The alternating current generator (alternator) supplies a continuous output of electrical energy at all engine speeds. The alternator generates electrical energy and recharges the battery by supplying it with electrical current. This unit consists of four main assemblies: two end-frame assemblies, a rotor assembly and a stator assembly. The rotor assembly is supported in the drive end-frame by a roller bearing. These bearings are lubricated during assembly and require no maintenance. There are six diodes in the end-frame assembly. These diodes are electrical check valves that also change the alternating current developed within the stator windings to a direct current (DC) at the output (BAT) terminal. Three of these diodes are negative and are mounted flush with the end-frame, while the other three are positive and are mounted into a strip called a heat sink. The positive diodes are easily identified as the ones within the small cavities or depressions.

The V6 engines experienced engineering changes to improve alternator performance. The alternator in these engines feature a high ampere output per pound of weight. It has an integral regulator but DOES NOT use a diode trio. The stator, rectifier bridge, and rotor with slip rings and brushes are electrically similar to other alternator models.

The regulator voltage varies with temperature and limits system voltage by controlling rotor field current. It switches rotor field current on and off at a fixed frequency of about 400 cycles per second. By varying the on-off time, correct average field current for proper system voltage control is obtained. At high speeds, the on-time may be 10 percent and the off-time may be 90 percent. At low speeds, with high electrical loads, the on-off time may be 90 percent and 10 percent respectively.

The V6 engine alternator is not serviceable. If the alternator is found to be defective, replacement is the only alternative. Even though the other alternators may be serviced, purchasing a new or rebuilt component is often easier and more time-effective.


To prevent damage to the on-board computer, alternator and regulator, the following precautionary measures must be taken when working with the electrical system.
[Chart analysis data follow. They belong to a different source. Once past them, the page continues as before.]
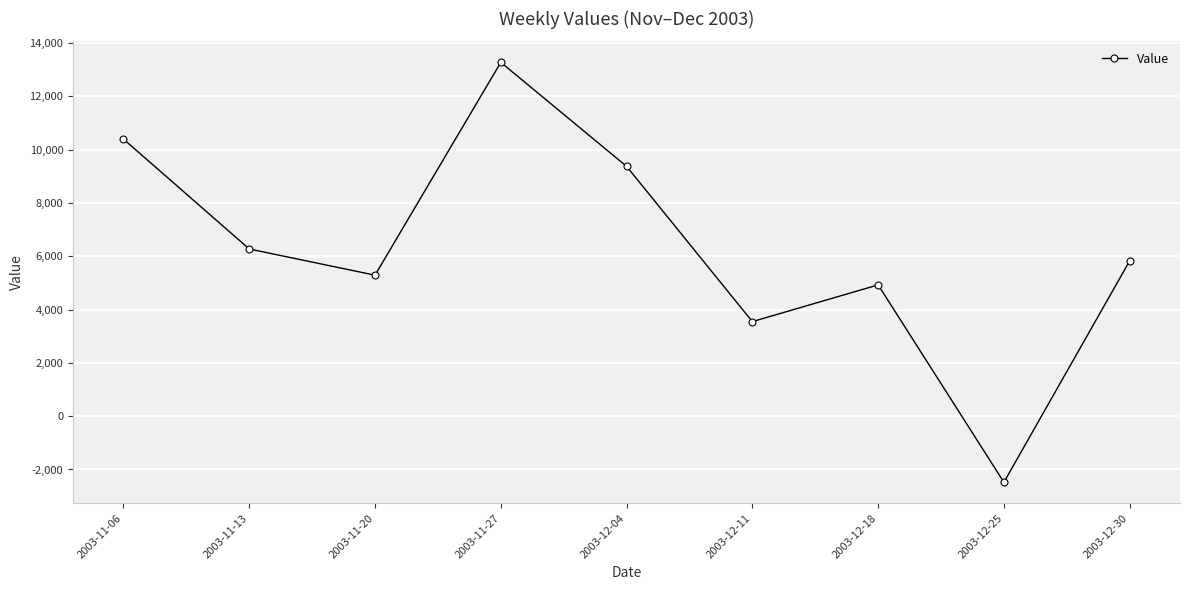

What is the ratio of the value at 2003-12-04 to the value at 2003-11-20?

1.8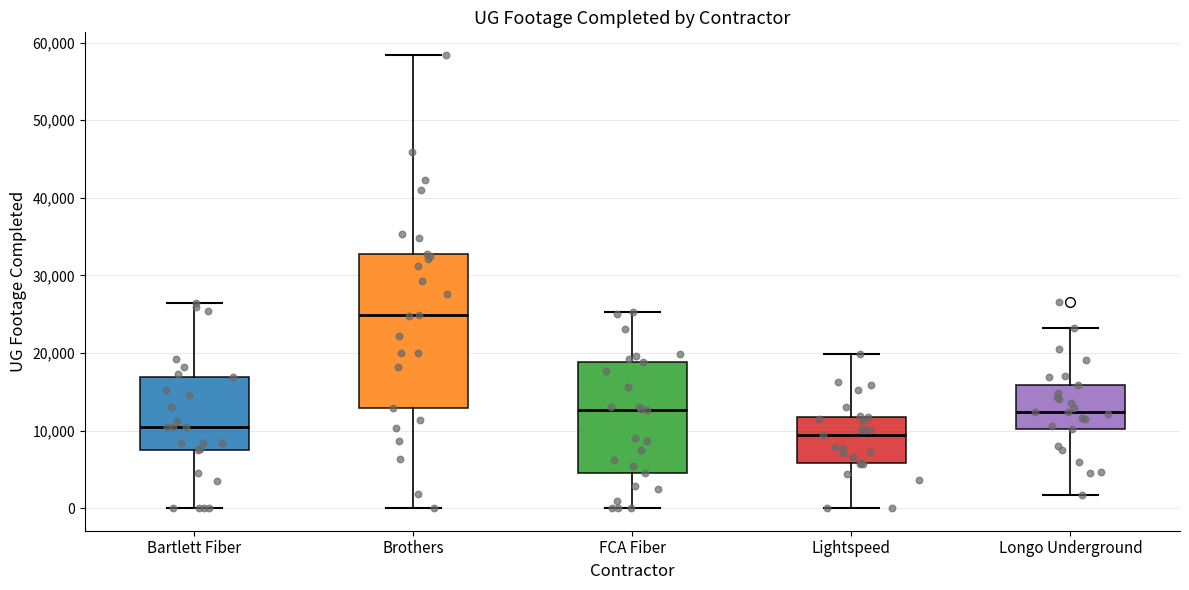

Which box is the tallest, from its lower edge to its upper edge?

Brothers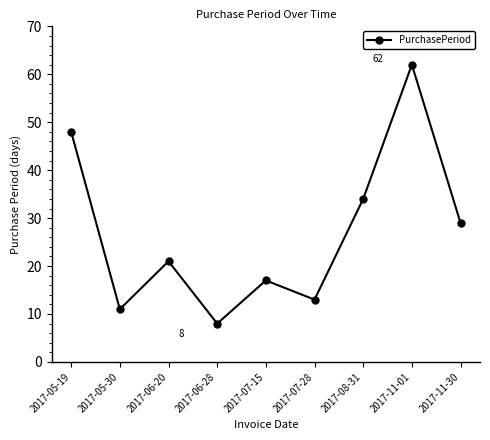

What is the sum of the values at 2017-07-28 and 2017-05-19?

61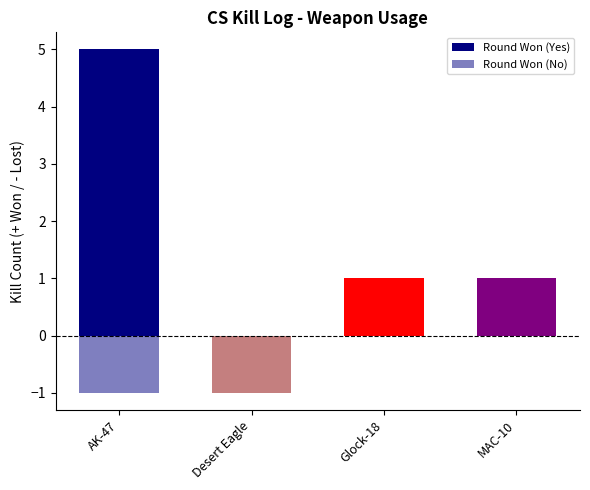

How many data points in Round Won (Yes) are above 1?

1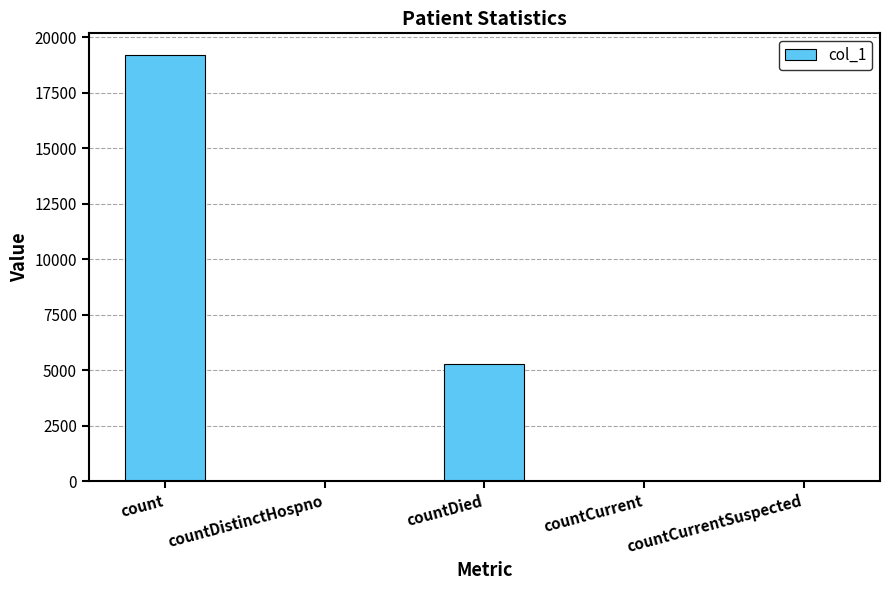

True or false: the data shows 0 at countCurrentSuspected.

True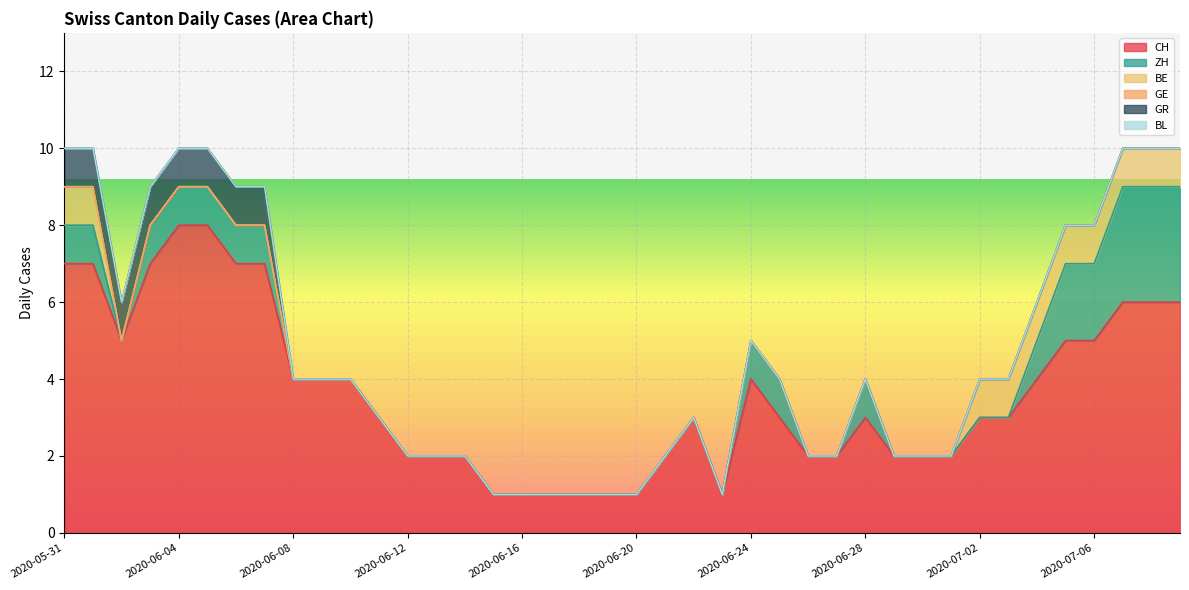

Between 2020-06-21 and 2020-07-08, which is larger?

2020-07-08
If the battery is removed for any reason, make sure it is reconnected with the correct polarity. Reversing the battery connections may result in damage to the one-way rectifiers. Always check the battery polarity visually. This is to be done before any connections are made to be sure that all of the connections correspond to the battery ground polarity.
When utilizing a booster battery as a starting aid, always connect the positive to positive terminals and the negative terminal from the booster battery to a good engine ground on the vehicle being started.
Never use a fast charger as a booster to start vehicles.
Disconnect the battery cables when charging the battery with a fast charger; the charger has a tendency to force current through the diodes in the opposite direction for which they were designed. This burns out the diodes.
Make sure the ignition switch is OFF when connecting or disconnecting any electrical component, especially on trucks equipped with an on-board computer control system.
Never attempt to polarize the alternator.
Do not use test lights of more than 12 volts when checking diode continuity.
Do not short across or ground any of the alternator terminals.
The polarity of the battery, alternator and regulator must be matched and considered before making any electrical connections within the system.
Never separate the alternator on an open circuit. Make sure all connections within the circuit are clean and tight.
Disconnect the battery ground terminal when performing any service on electrical components.
Disconnect the battery if arc welding is to be done on the vehicle.